Who is learning? Who is a student of woodworking? All of us, I contend, are, or at least should be, and almost always.
Now, the healthy innocence of a student, not to be confused with a lack of confidence, is apparent when you start learning a new fundamental skill, such as paring with a long paring chisel. The same is true when you apply solid basic skills to a completely new task, such as using your layout, sawing, and chiseling skills to execute unfamiliar joinery, such as a multiple mortise and tenon.
However, the presence of a learning situation is not so apparent at other times. An example, might be when you use a skill set that you have long mastered, such as cutting a through dovetail joint, in a different circumstance. You are very good at making that joint but this time the wood is different, a bit harder perhaps, and your customary slope ratio creates problems. You discover that you must also adjust your tolerances, tooling, and expectations.
Thus, this too is a learning situation but you may not recognize it as such.
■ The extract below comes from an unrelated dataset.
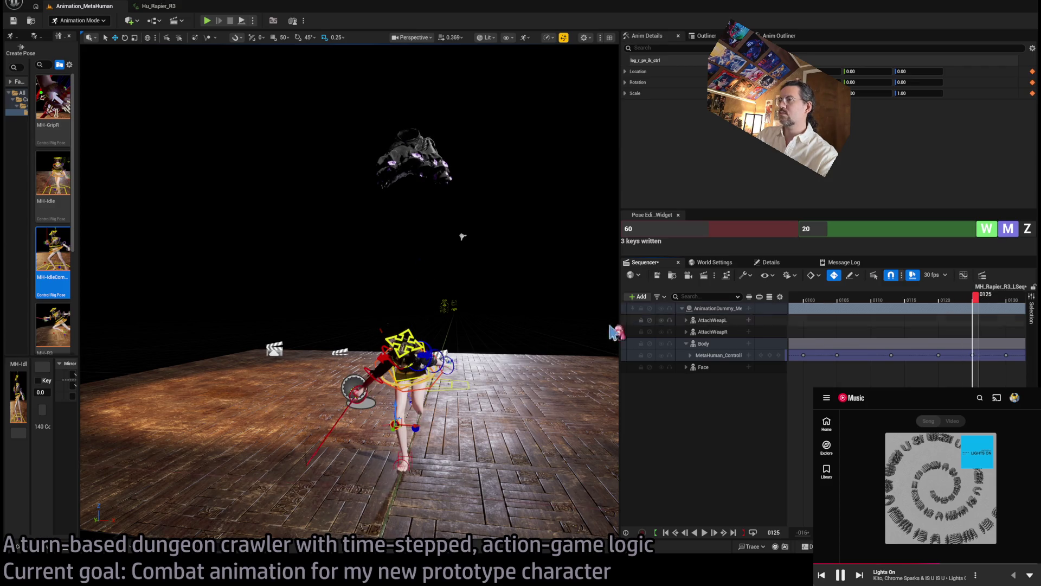
Raise the right upper arm at frame 0125 to -10.14, -81.98.
drag(464, 236, 488, 233)
drag(312, 255, 315, 255)
click(313, 248)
You are, in effect, overconfident. Worse, you are mentally closed but you should be open.
I believe that an absolute requirement for learning is to first recognize and accept that I do not, right now, know. Experience and previous successes must not obscure this.
To learn – and learn, we must – we have to see the door, open the door, and walk through it.
The late, great basketball coach John Wooden: “It is what you learn after you know it all that counts.”